In conclusion, this was the first trial of a non-steroidal FXR agonist in non-diabetic NAFLD patients. The use of PX-104 improved insulin sensitivity and decreased serum GGT and ALT levels after 4 weeks of treatment without increasing serum cholesterol or alkaline phosphatase; however, there was no change in hepatic steatosis measured by 1H‑MRS and PDFF-MRI. Furthermore, we observed changes in immunology, BA metabolism and microbiota composition, which was not yet shown for FXR agonists, suggesting that FXR ligands could be interesting immunometabolic drugs in humans. A relationship between PX-104 and cardiac arrhythmia could not be ruled out. Further studies with follow-up compounds (e.g. cilofexor) showing improved FXR efficacy, significant reductions in hepatic steatosis, liver biochemistry and safety profile appears justified. Overall, this multimechanistic proof-of-concept study shows the clinical relevance developing synthetic non-steroidal FXR agonists in the treatment of metabolic liver diseases.

Funding

This study was sponsored by Phenex Pharmaceuticals.
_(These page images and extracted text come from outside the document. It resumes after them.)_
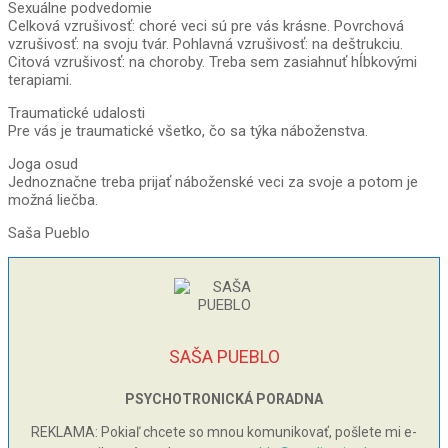
Sexuálne podvedomie
Celková vzrušivosť: choré veci sú pre vás krásne. Povrchová
vzrušivosť: na svoju tvár. Pohlavná vzrušivosť: na deštrukciu.
Citová vzrušivosť: na choroby. Treba sem zasiahnuť hĺbkovými
terapiami.
Traumatické udalosti
Pre vás je traumatické všetko, čo sa týka náboženstva.
Joga osud
Jednoznačne treba prijať náboženské veci za svoje a potom je
možná liečba.
Saša Pueblo
SAŠA PUEBLO
PSYCHOTRONICKÁ PORADNA
REKLAMA: Pokiaľ chcete so mnou komunikovať, pošlete mi e-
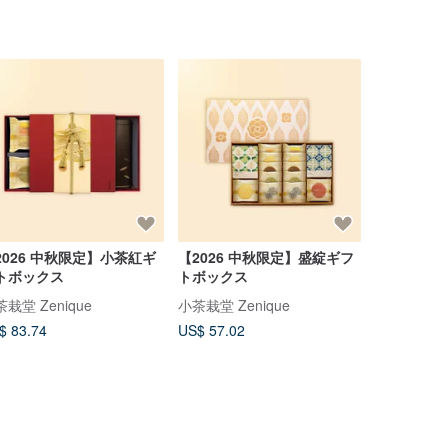
2026 中秋限定】小茶紅ギ
【2026 中秋限定】盛綻ギフ
【香港・マ
トボックス
トボックス
箱セット】
ツティー 
栽堂 Zenique
小茶栽堂 Zenique
ギフトボッ
$ 83.74
US$ 57.02
US$ 140.7
ズギフト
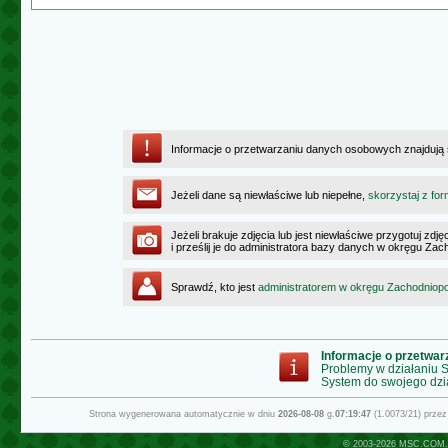
Informacje o przetwarzaniu danych osobowych znajdują
Jeżeli dane są niewłaściwe lub niepełne,
skorzystaj z for
Jeżeli brakuje zdjęcia lub jest niewłaściwe przygotuj zd
i prześlij je do administratora bazy danych w okręgu Z
Sprawdź, kto jest
administratorem w okręgu Zachodnio
Informacje o przetwa
Problemy w działaniu
System do swojego dzi
Strona wygenerowana automatycznie w dniu
2026-08-08
g.
07:19:47
(1.0073/21) prze
© 2003-2026
MSC.COM.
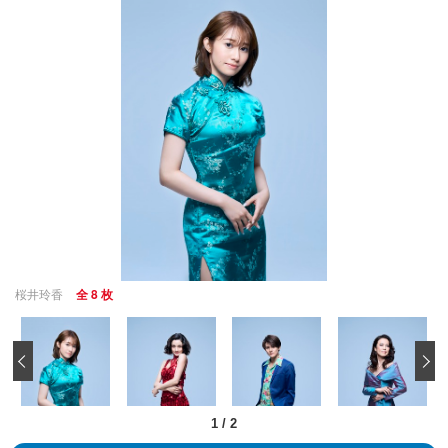
桜井玲香
全 8 枚
‹
1
/
2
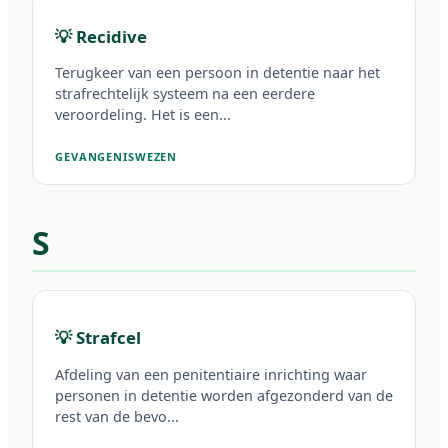
💡 Recidive
Terugkeer van een persoon in detentie naar het
strafrechtelijk systeem na een eerdere
veroordeling. Het is een...
GEVANGENISWEZEN
S
💡 Strafcel
Afdeling van een penitentiaire inrichting waar
personen in detentie worden afgezonderd van de
rest van de bevo...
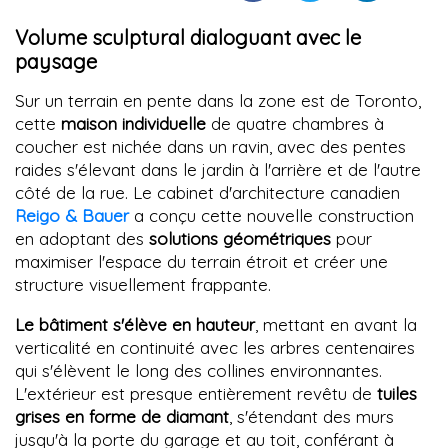
Volume sculptural dialoguant avec le
paysage
Sur un terrain en pente dans la zone est de Toronto,
cette
maison individuelle
de quatre chambres à
coucher est nichée dans un ravin, avec des pentes
raides s'élevant dans le jardin à l'arrière et de l'autre
côté de la rue. Le cabinet d'architecture canadien
Reigo & Bauer
a conçu cette nouvelle construction
en adoptant des
solutions géométriques
pour
maximiser l'espace du terrain étroit et créer une
structure visuellement frappante.
Le bâtiment s'élève en hauteur
, mettant en avant la
verticalité en continuité avec les arbres centenaires
qui s'élèvent le long des collines environnantes.
L'extérieur est presque entièrement revêtu de
tuiles
grises en forme de diamant
, s'étendant des murs
jusqu'à la porte du garage et au toit, conférant à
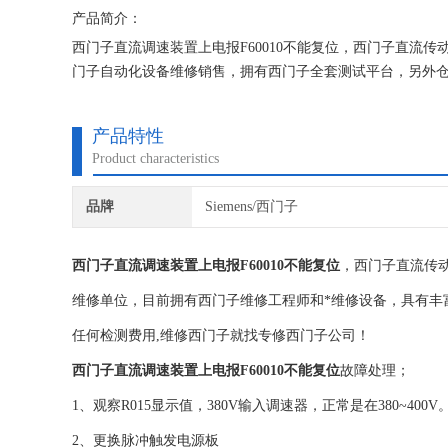
产品简介：
西门子直流调速装置上电报F60010不能复位，西门子直流
门子自动化设备维修销售，拥有西门子全套测试平台，另外
试正常后提供给客户， 使设备能达到现场正常使用。为用户
产品特性
Product characteristics
品牌
Siemens/西门子
西门子直流调速装置上电报F60010不能复位
，西门子直流传
维修单位，目前拥有西门子维修工程师和*维修设备，具有丰
任何检测费用,维修西门子就找专修西门子公司！
西门子直流调速装置上电报F60010不能复位
故障处理；
1、观察R015显示值，380V输入调速器，正常是在380~400V
2、更换脉冲触发电源板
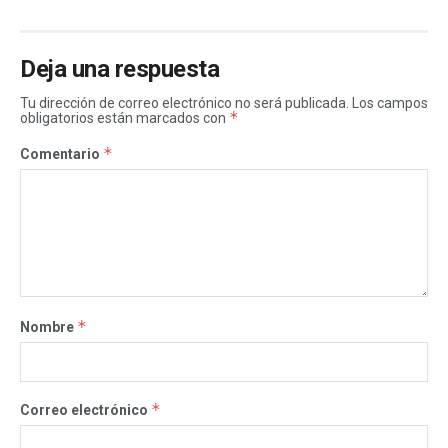
Deja una respuesta
Tu dirección de correo electrónico no será publicada.
Los campos
*
obligatorios están marcados con
*
Comentario
*
Nombre
*
Correo electrónico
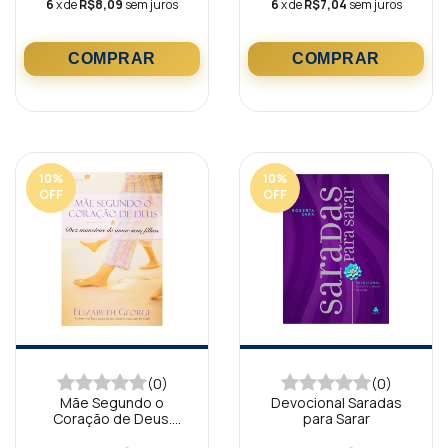
6
x de
R$8,09
sem juros
6
x de
R$7,04
sem juros
10
%
10
%
OFF
OFF
(0)
(0)
Mãe Segundo o
Devocional Saradas
Coração de Deus.
para Sarar
Elizabeth George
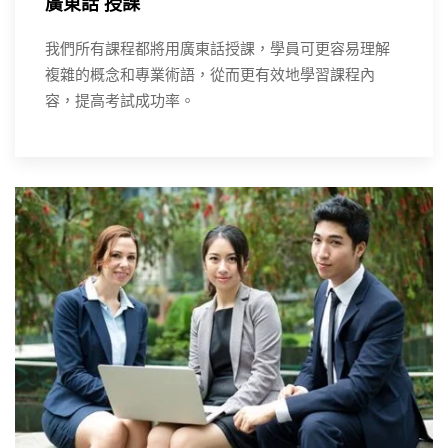
廣東話 授課
我們所有課程都將用廣東話授課，學員可更容易理解
複雜的概念和專業術語，從而更有效地學習課程內
容，提高考試成功率。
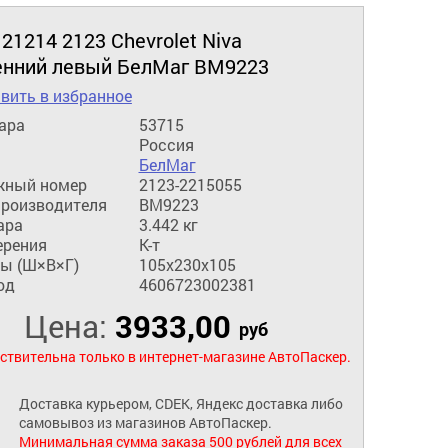
1214 2123 Chevrolet Niva
енний левый БелМаг BM9223
вить в избранное
ара
53715
Россия
БелМаг
жный номер
2123-2215055
производителя
BM9223
ара
3.442 кг
ерения
К-т
ы (Ш×В×Г)
105x230x105
од
4606723002381
Цена:
3933,00
руб
ствительна только в интернет-магазине АвтоПаскер.
Доставка курьером, CDEK, Яндекс доставка либо
самовывоз из магазинов АвтоПаскер.
Минимальная сумма заказа 500 рублей для всех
Compliance with ethical guidelines

Conflict of interest

S. Traussnigg, E. Halilbasic, H. Hofer, P. Munda, T. Stojakovic, G. Fauler, K. Kashofer, M. Krssak, and M. Wolzt declare that they have no competing interests. M. Trauner served as a consultant for Albireo, BiomX, Falk, Genfit, Gilead, Intercept, Janssen, MSD, Novartis, Phenex and Regulus and is a member of the speakers’ bureau of Falk, Gilead, Intercept MSD and Roche. He further received travel grants from AbbVie, Falk, Roche and Gilead and unrestricted research grants from Albireo, Cymabay, Falk, Intercept, MSD and Takeda. He is also co-inventor of a patent on the medical use of nor-UDCA filed by the Medical University of Graz.

Ethical standards

All procedures performed in studies involving human participants or on human tissue were in accordance with the ethical standards of the institutional and/or national research committee and with the 1975 Helsinki declaration and its later amendments or comparable ethical standards. Informed consent was obtained from all patients for being included in the study.